I have asked myself the answer to that question during dark days of grief and anger. And sometimes, I haven’t had an answer to that question. When we are lying in the darkness and feeling alone and afraid, the answer may not be there. When I tossed and turned in that bed at my grandmother’s house that night, I could not see an answer, for fear had consumed my ability to see. God was nowhere to be found, until I got up and chose the hope that my grandmother would not scold or punish me, but listen to me.

Where is the Hope? Where is the morning, the dawn we seek? How can we wait for the dawn when we are sitting in the darkness? In our Scripture, the word for hope and the word for wait, or watch, are the same. So when we choose hope, we join those who watch, who wait for the morning.

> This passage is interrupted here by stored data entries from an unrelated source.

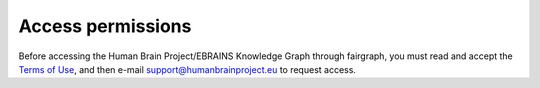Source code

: ==================
Access permissions
==================

Before accessing the Human Brain Project/EBRAINS Knowledge Graph through fairgraph,
you must read and accept the `Terms of Use`_, and then e-mail support@humanbrainproject.eu
to request access.



.. _`Terms of Use`: https://kg.ebrains.eu/search-terms-of-use.html
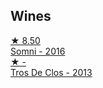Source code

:
** Wines

#+begin_export html
<div class="flex-container">
  <a class="flex-item flex-item-left" href="/wines/be4967c7-99b0-4dd7-9ad2-aa794161097d.html">
    <img class="flex-bottle" src="/images/be/4967c7-99b0-4dd7-9ad2-aa794161097d/2020-11-11-13-27-32-66BA39E2-1E0B-426D-82F6-079244BF7A31-1-105-c.webp"></img>
    <section class="h">★ 8.50</section>
    <section class="h text-bolder">Somni - 2016</section>
  </a>

  <a class="flex-item flex-item-right" href="/wines/695bbc4e-f480-49d6-addd-7cea55afba0a.html">
    <img class="flex-bottle" src="/images/69/5bbc4e-f480-49d6-addd-7cea55afba0a/2022-10-13-15-01-05-IMG-2739.webp"></img>
    <section class="h">★ -</section>
    <section class="h text-bolder">Tros De Clos - 2013</section>
  </a>

</div>
#+end_export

Choosing hope over fear is not easy. It is a decision we have to make over and over again. It does not solve all of our problems – it does not mean that suddenly our child will be raised from the dead, or our illness will disappear. It does not change the diagnosis the doctor makes.

What it does change, though, is how we live. If we can take one small step in hope, we will become aware of God’s presence beside us. Because I truly do believe that God has not left us, even when we are crying from the depths of our souls.

So, this is where the hope lies. The hope lies in the fact that even in the darkness, God is with us. God is with us is through the night. Somewhere deep in our souls we recognize that the morning will come. Somewhere, we know God will not abandon us. We can mourn, we can cry out to God, knowing that God will come to us. Knowing that in fact God is right there with us even if all we see is darkness and despair. And so we know, the morning will come. In what time, in what way, we do not know. And this is where the hope lies. Thanks be to God.